Über den neuesten „Facebook-Skandal“ wurde ja nun wirklich schon zur Genüge berichtet. Nun war Herr Zuckerberg also zu Gast beim amerikanischen Kongress. Und spielte dort den Ahnungslosen. Er kenne schlicht manche Aspekte seines Unternehmens nicht. Das hörte sich vor noch nicht allzu langer Zeit ganz anders an. Und während manche US-Politiker so langsam bemerken, dass es um den Schutz von Daten und die digitalen Freiheitsrechte ausgerechnet in den freiheitsverliebten USA wirklich schlecht bestellt ist und Europa diesbezüglich weit voraus ist, sperrt sich Zuckerberg zwar nicht gegen neue Gesetzte, warnt jedoch davor, durch Gesetzgebung den Anschluss an China und – Gott bewahre – sogar an Russland zu verlieren.
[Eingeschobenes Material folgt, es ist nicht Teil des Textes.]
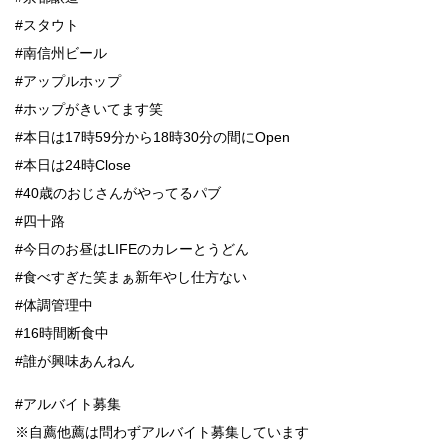
#スタウト
#南信州ビール
#アップルホップ
#ホップがきいてます笑
#本日は17時59分から18時30分の間にOpen
#本日は24時Close
#40歳のおじさんがやってるパブ
#四十路
#今日のお昼はLIFEのカレーとうどん
#食べすぎた笑まぁ新年やし仕方ない
#体調管理中
#16時間断食中
#誰が興味あんねん
#アルバイト募集
※自薦他薦は問わずアルバイト募集しています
Er sollte in die Politik wechseln, vielleicht in die Bundesdeutsche, die spuckt ähnliche Töne. Auf diese Weise wird die Kluft zwischen denen, die die DS-GVO so auslegen, dass in Zukunft alles dokumentiert werden muss, nicht nur das, was man tut, sondern auch das was man lässt und eventuell auch das was man vielleicht hätte getan haben können, wenn man denn daran gedacht hätte die Möglichkeit gehabt zu haben und denen, die einfach machen was sie wollen und von niemandem zur Rechenschaft gezogen, sondern vielmehr zum geschäftlichen Besprechungsessen eingeladen werden, immer größer. Und das verbessert eines ganz sicher nicht: Die Sicherung des Rechts auf informationelle Selbstbestimmung. Und darum geht es doch bei dem ganzen Zauber. Hat das denn jeder bereits vergessen? Dabei wäre eine Intervention so einfach: Wenn die Firmenchefs jede Regelung ignorieren, die Politiker den Sinn ihrer eigenen Gesetze vergessen und die Marketing-Maschinerie das Ganze ins Absurde übersteigert, dann kann immer noch der einzelne Anwender steuern: Indem er einfach nicht mehr mitspielt. Leider scheint es so, dass die Großen der Branche die User derart in die Abhängigkeit getrieben haben, dass rationales Handeln keine Option mehr darstellt. Alles das, was man vor seinem Nachbarn aufs Peinlichste verheimlicht, wird Facebook und Konsorten ungebremst mitgeteilt. Die User hängen sprichwörtlich an der Nadel und der nächste Schuss ist wichtiger als jede halbwegs intelligente Überlegung. Sie können sich selbst nicht schützen und niemand anders tut es. Angst ist durchaus angebracht.